Zresztą posiedzenie Klubu jest zaplanowane w tym tygodniu. A nie upajać się kolejnymi wywiadami prasowymi, czy telewizyjnymi.
Natomiast wracając do sytuacji, tutaj statystyki nam mogą wyraźnie powiedzieć, które kraje sobie lepiej poradziły z tą epidemią, a które gorzej.
Dzisiaj w Polsce jest 5, 6 razy mniej zakażonych dziennie, niż w Hiszpanii. Jest ponad dziesięciokrotnie mniej ofiar śmiertelnych, niż na zachodzie Europy w przeliczeniu na milion mieszkańców.
Nie no jasne, tylko, że generalnie ciągle mamy rekordowe liczby, jeżeli porównujemy się sami do siebie. No wczoraj 670 - no, takiej liczby zakażonych jeszcze nie było.
A jeszcze niedawno świat nam miał zazdrościć tego, jak sobie z tą pandemią radzimy. A może po prostu jednak sobie nie radzimy?
Panie redaktorze. Powtarzam jeszcze raz. Dzisiaj w Hiszpanii jest 6, 7 razy dziennie więcej zakażonych, niż w Polsce.

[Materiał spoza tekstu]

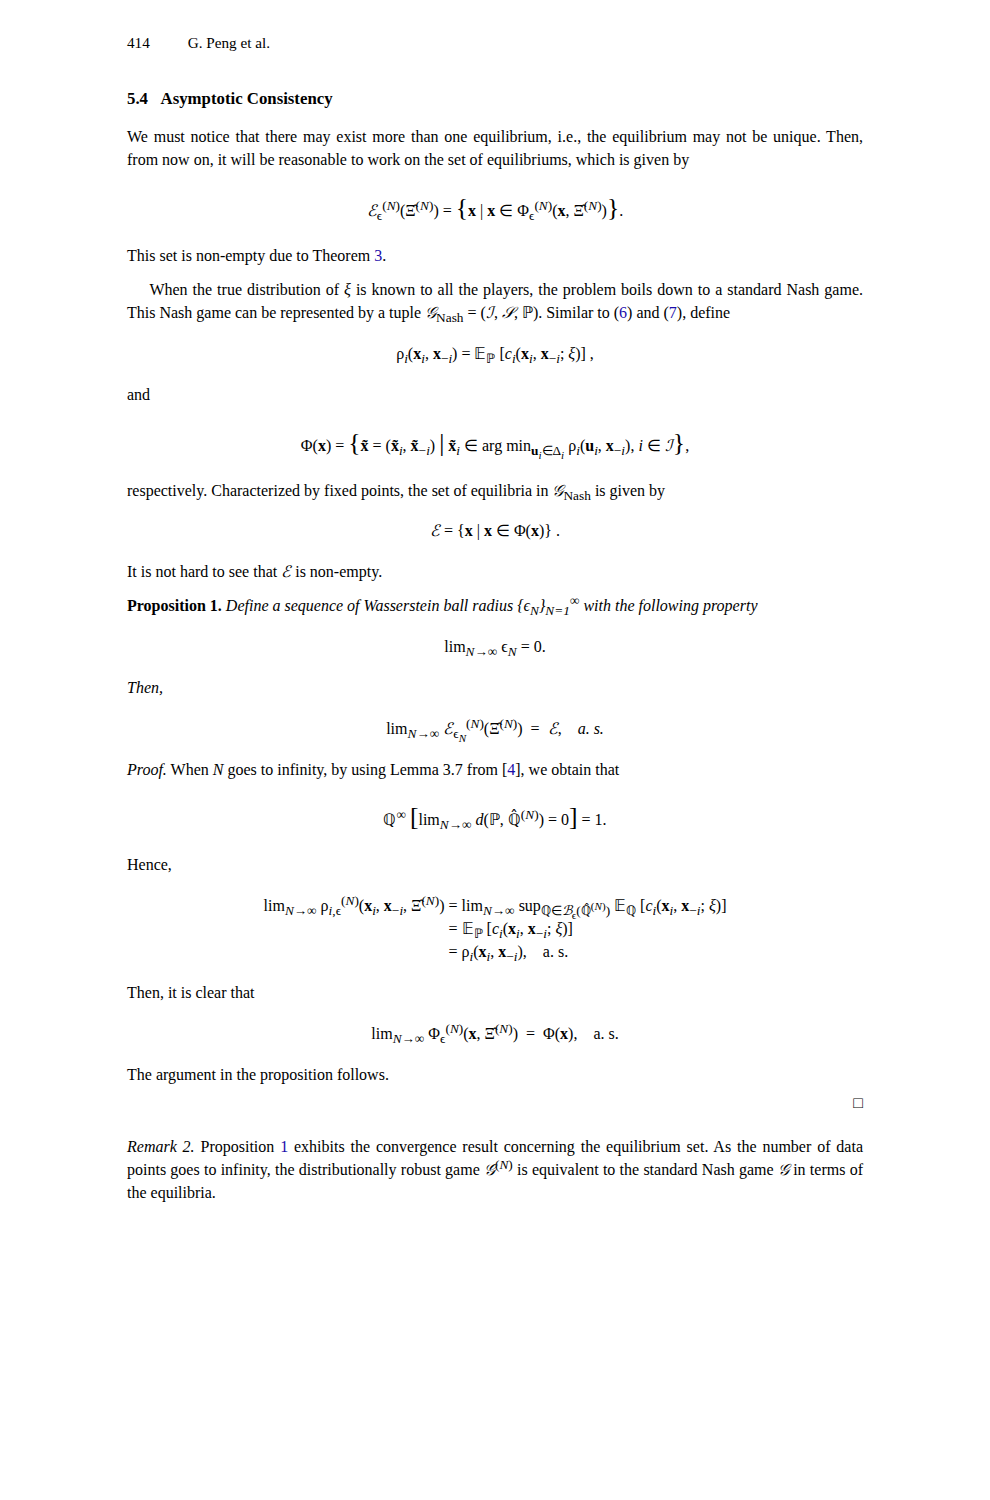414 G. Peng et al.
5.4 Asymptotic Consistency
We must notice that there may exist more than one equilibrium, i.e., the equilibrium may not be unique. Then, from now on, it will be reasonable to work on the set of equilibriums, which is given by
ℰϵ(N)(Ξ̂(N)) = {x | x ∈ Φϵ(N)(x, Ξ̂(N))}.
This set is non-empty due to Theorem 3.
When the true distribution of ξ is known to all the players, the problem boils down to a standard Nash game. This Nash game can be represented by a tuple 𝒢Nash = (ℐ, 𝒮, ℙ). Similar to (6) and (7), define
ρi(xi, x−i) = 𝔼ℙ [ci(xi, x−i; ξ)] ,
and
Φ(x) = {x̃ = (x̃i, x̃−i) | x̃i ∈ arg minui∈Δi ρi(ui, x−i), i ∈ ℐ},
respectively. Characterized by fixed points, the set of equilibria in 𝒢Nash is given by
ℰ = {x | x ∈ Φ(x)} .
It is not hard to see that ℰ is non-empty.
Proposition 1. Define a sequence of Wasserstein ball radius {ϵN}N=1∞ with the following property
limN→∞ ϵN = 0.
Then,
limN→∞ ℰϵN(N)(Ξ̂(N)) = ℰ, a. s.
Proof. When N goes to infinity, by using Lemma 3.7 from [4], we obtain that
ℚ∞ [limN→∞ d(ℙ, ℚ̂(N)) = 0] = 1.
Hence,
limN→∞ ρi,ϵ(N)(xi, x−i, Ξ̂(N))
=
limN→∞ supℚ∈ℬϵ(ℚ̂(N)) 𝔼ℚ [ci(xi, x−i; ξ)]
=
𝔼ℙ [ci(xi, x−i; ξ)]
=
ρi(xi, x−i), a. s.
Then, it is clear that
limN→∞ Φϵ(N)(x, Ξ̂(N)) = Φ(x), a. s.
The argument in the proposition follows.
□
Remark 2. Proposition 1 exhibits the convergence result concerning the equilibrium set. As the number of data points goes to infinity, the distributionally robust game 𝒢(N) is equivalent to the standard Nash game 𝒢 in terms of the equilibria.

Ta tendencja wzrostowa jest obserwowana we wszystkich krajach: w Belgii, we Francji - we wszystkich krajach krzywa zachorowań niestety rośnie.
I ta krzywa zachorowań również rośnie w Polsce. Natomiast Polsce udało się uniknąć sytuacji, które obserwowaliśmy w bogatszych krajach Europy Zachodniej.
Które teoretycznie powinny być znacznie lepiej przygotowane do walki z koronawirusem.
W których szpitale były zatkane. W których brakowało respiratorów.
W których skazywano ludzi na śmierć, gdy przekraczali pewien wiek, ponieważ odbierano im urządzenia, które by uratowały im życie - takie, jak respiratory.
W Polsce takich sytuacji nie było. Ja chciałbym, żeby nikt nie ucierpiał w Polsce z powodu koronawirusa.
Ale to jest epidemia, która opanowała cały świat. A może jest po prostu tak, że my nie do końca wiemy, jaki jest? Bo znów Andrzej Sośnierz.
"W walce z epidemią rząd powinien być w końcu prawdomówny".
Ja myślę, że Andrzej Sośnierz byłby najbardziej zadowolonym, gdyby to on był ministrem zdrowia - wtedy wszystkie problemy by zniknęły.
Jak rozumiem - nie tylko związane z koronawirusem, ale z całym systemem opieki zdrowotnej.
Ja wolałbym polemizować z moimi kolegami Klub-owymi na posiedzeniach Klubu, a nie poprzez Media.
No to w takim razie będzie jakaś - nie wiem - kara, upomnienie nagana dla Andrzeja Sośnierza za głoszenie takich tez publicznie w Mediach?
Ja się nie zajmuję wyciąganiem wniosków dyscyplinarnych wobec polityków.
Żyjemy w wolnym kraju. Każdy może mówić to, co uważa za stosowne.
Natomiast uważam, że tego rodzaju wypowiedzi powinny być zgłaszane na posiedzeniach władz partii, czy na posiedzeniach klubu parlamentarnego.